**Goal of the exercise:** Report how many lines in the rows below contain the string "החברה", with case significant, and give only the number.

** Opening Material for the task block **

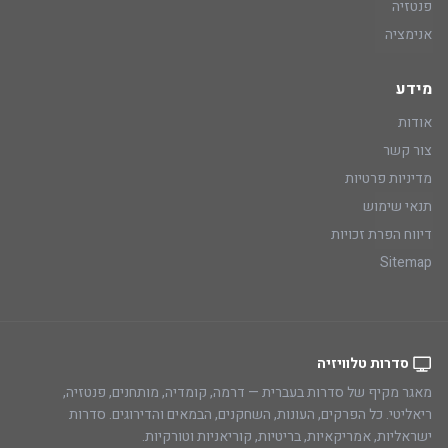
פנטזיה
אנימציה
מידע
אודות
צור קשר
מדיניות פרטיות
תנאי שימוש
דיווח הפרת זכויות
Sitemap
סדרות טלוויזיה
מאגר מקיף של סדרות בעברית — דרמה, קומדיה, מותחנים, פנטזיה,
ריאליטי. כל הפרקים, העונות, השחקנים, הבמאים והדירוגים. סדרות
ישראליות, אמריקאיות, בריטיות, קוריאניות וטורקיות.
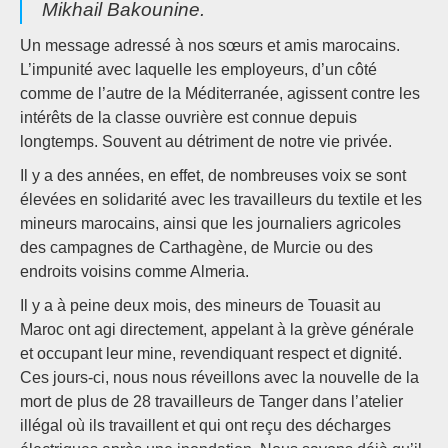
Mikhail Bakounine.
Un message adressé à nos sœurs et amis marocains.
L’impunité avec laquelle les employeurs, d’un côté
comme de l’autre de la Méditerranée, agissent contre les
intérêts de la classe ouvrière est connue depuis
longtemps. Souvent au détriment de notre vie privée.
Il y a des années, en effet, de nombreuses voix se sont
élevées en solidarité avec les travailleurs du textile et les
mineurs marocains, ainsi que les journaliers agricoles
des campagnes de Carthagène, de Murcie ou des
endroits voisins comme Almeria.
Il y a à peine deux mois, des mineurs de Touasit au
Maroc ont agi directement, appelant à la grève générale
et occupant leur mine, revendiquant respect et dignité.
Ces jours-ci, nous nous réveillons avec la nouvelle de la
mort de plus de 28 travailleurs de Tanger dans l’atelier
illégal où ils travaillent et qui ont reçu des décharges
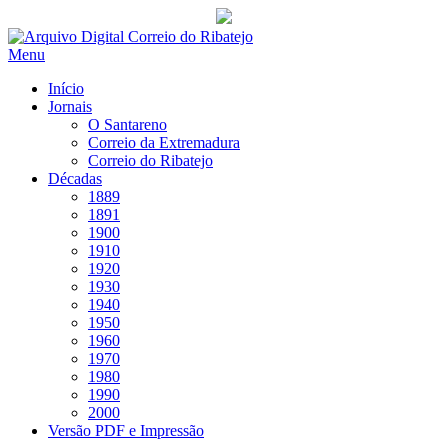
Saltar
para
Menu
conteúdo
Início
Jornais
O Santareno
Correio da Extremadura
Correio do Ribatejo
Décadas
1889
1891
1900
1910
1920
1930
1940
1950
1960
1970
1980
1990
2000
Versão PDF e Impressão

** Closing Material for the task block **
** Opening Material for the task block **

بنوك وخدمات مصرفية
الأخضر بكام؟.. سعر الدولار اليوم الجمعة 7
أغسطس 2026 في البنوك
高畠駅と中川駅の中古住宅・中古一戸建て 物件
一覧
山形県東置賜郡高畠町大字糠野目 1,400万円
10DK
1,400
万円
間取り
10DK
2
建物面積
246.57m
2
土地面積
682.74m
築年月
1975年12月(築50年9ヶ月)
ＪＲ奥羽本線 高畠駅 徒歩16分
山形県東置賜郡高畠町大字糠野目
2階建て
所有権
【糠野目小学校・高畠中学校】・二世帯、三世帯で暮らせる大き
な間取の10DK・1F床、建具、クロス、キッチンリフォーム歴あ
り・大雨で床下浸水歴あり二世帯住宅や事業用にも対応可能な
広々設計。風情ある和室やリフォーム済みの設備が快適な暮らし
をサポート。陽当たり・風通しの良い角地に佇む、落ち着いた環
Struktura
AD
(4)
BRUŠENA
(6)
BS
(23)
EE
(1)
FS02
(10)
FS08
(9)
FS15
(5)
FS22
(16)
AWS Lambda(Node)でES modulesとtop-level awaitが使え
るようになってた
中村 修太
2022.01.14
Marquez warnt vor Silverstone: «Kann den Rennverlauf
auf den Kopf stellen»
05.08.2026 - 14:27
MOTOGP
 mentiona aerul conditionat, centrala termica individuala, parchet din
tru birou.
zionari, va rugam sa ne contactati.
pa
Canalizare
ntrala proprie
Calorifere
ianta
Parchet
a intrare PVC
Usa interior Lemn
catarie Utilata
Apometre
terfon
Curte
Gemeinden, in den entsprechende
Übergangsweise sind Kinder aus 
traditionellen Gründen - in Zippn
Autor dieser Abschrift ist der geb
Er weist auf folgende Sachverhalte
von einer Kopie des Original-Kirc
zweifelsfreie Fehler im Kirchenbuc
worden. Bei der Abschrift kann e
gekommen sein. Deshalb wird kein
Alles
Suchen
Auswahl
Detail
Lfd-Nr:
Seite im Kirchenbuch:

** Closing Material for the task block **
** Opening Material for the task block **

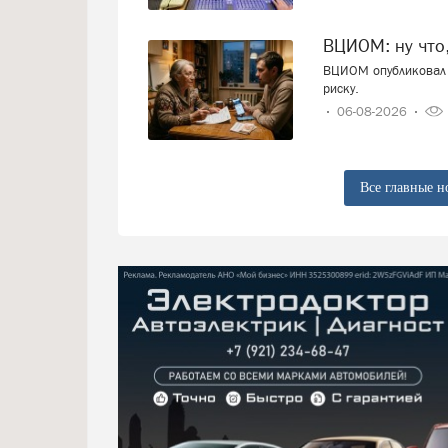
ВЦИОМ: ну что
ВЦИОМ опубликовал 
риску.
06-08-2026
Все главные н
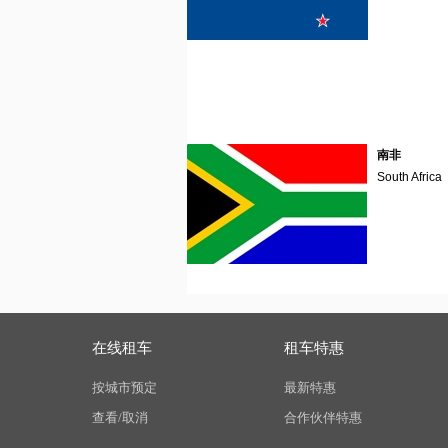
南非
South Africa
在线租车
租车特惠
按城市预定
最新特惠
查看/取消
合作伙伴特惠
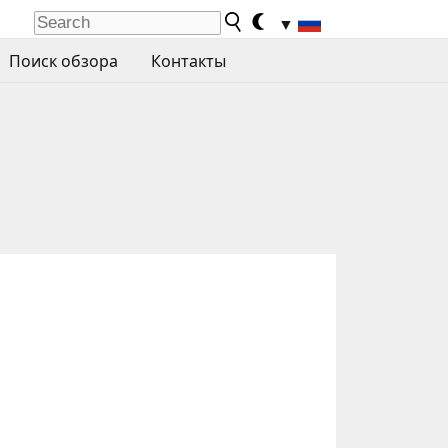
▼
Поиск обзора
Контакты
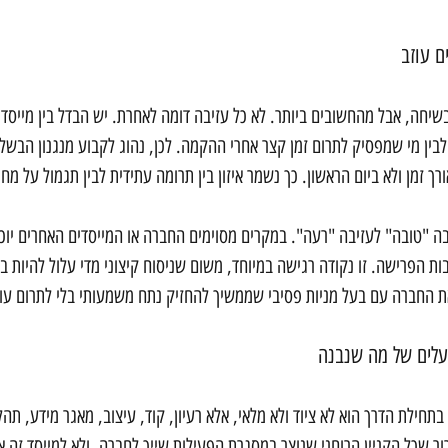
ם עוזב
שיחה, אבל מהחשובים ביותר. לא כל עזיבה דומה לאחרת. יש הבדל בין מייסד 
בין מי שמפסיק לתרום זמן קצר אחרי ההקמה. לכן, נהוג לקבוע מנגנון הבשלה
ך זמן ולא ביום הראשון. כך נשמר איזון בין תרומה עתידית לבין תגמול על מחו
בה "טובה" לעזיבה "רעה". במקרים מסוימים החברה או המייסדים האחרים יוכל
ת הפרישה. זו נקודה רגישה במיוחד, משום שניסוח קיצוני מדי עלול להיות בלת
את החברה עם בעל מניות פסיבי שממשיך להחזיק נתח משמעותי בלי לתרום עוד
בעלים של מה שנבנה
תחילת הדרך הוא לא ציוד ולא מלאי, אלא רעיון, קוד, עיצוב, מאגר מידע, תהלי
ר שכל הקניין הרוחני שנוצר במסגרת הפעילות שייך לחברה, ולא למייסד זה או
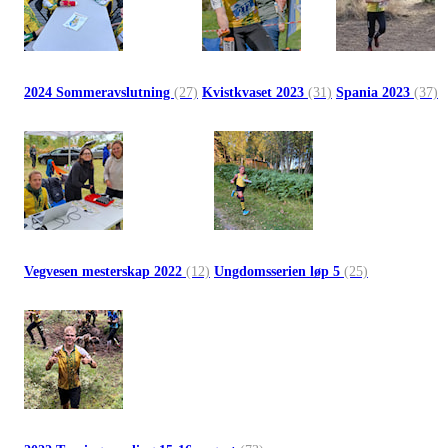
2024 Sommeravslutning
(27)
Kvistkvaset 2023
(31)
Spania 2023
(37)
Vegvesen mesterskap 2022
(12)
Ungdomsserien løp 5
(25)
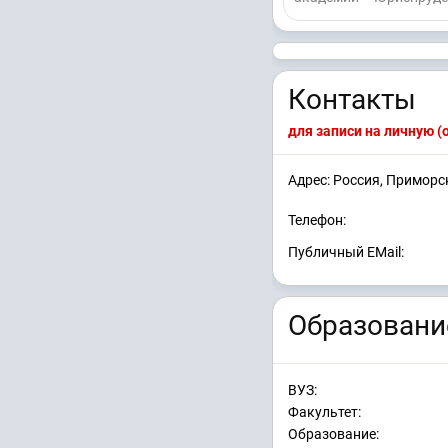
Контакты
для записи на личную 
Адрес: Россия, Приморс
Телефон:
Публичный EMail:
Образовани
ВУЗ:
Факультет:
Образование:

** Closing Material for the task block **

**Answer box:** 2